Für Joseph Weizenbaum war es offenbar eine Art Damaskus-Erlebnis, als er 1966 realisieren musste, dass sein Programm ELIZA am Massachusetts Institute of Technology als tatsächliches Therapieinstrument angenommen und missverstanden wurde. Er beschreibt das in seinem Buch Die Macht der Computer und die Ohnmacht der Vernunft, wie sich eine Sekretärin einschließt, um ungestört mit dem ELIZA-Programm zu kommunizieren. Weizenbaum hat dieser Gebrauch seines Programms, das mehr als eine Art Fingerübung gedacht war, so erschreckt, dass dies in der Folgezeit zu einer überaus kritischen Beurteilung von Computeranwendungen fast jedweder Art bei ihm beitrug. In diesem Zusammenhang spricht er von einer „ernstzunehmende(n) Wahnvorstellung”, die der Computer auslöst. ELIZA war im übrigen der Versuch, die relativ einfachen Regeln der Gesprächstherapie nach Roger in einem Softwareprogramm abzubilden.
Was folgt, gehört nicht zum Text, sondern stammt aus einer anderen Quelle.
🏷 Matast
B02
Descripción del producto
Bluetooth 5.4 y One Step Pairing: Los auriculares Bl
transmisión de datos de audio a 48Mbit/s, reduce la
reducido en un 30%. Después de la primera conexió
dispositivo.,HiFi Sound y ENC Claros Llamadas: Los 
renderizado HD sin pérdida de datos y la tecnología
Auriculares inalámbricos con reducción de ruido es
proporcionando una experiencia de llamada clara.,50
Jetzt, etwas mehr als 50 Jahre später, hat es Michiel Rauws mit seiner Firma X2AI erneut unternommen, bestimmte Regel geleitete Kommunikationen auf einen Rechner zu übertragen. Er nennt sein Programm Karim. Es wird im Libanon unter traumatisierten Flüchtlingen aus Syrien eingesetzt, um ihnen zumindest dieses eine Ventil für ihre bedrückenden Erfahrungen zu geben, sich einem Arabisch sprechenden Programm anzuvertrauen. Dass hinter den gegebenen Antworten ein Computer steht, wird von manchen Patienten eher als Vorteil gewertet, da es so leichter fällt sich zu offenbaren. Ob dieser „Freund” – wie der Guardian schreibt – ein Vorbote für andere, neue Ansätze in einer computerunterstützten Psychotherapie ist, bleibt abzuwarten.
Schon länger werden allerdings Computer in anderen Anwendungsfeldern im therapeutischen Umfeld eingesetzt:
• im diagnostischen Vorfeld von Therapien
• in der Ausbildung von Therapeuten, um deine angemessene Konzeptualisierung von Fällen zu erleichtern (COCACO, Uni Freiburg)
• in der Nachsorge nach Klinikaufenthalten durch Chats
Im weiteren Sinne therapeutisch arbeitet auch aktuell ein Forschungsprojekt der Uniklinik Köln, in dem Schülerinnen und Schüler bei Problemen wie „Traurigkeit, Ängste(n), Selbstwert- oder Konzentrationsprobleme(n) oder ausgeprägte(r) Anstrengungsvermeidung” (aus dem Flyer) durch eingehende Beratung und anschließende regelmäßige Kontaktaufnahme über eine Smartphone-App geholfen werden soll.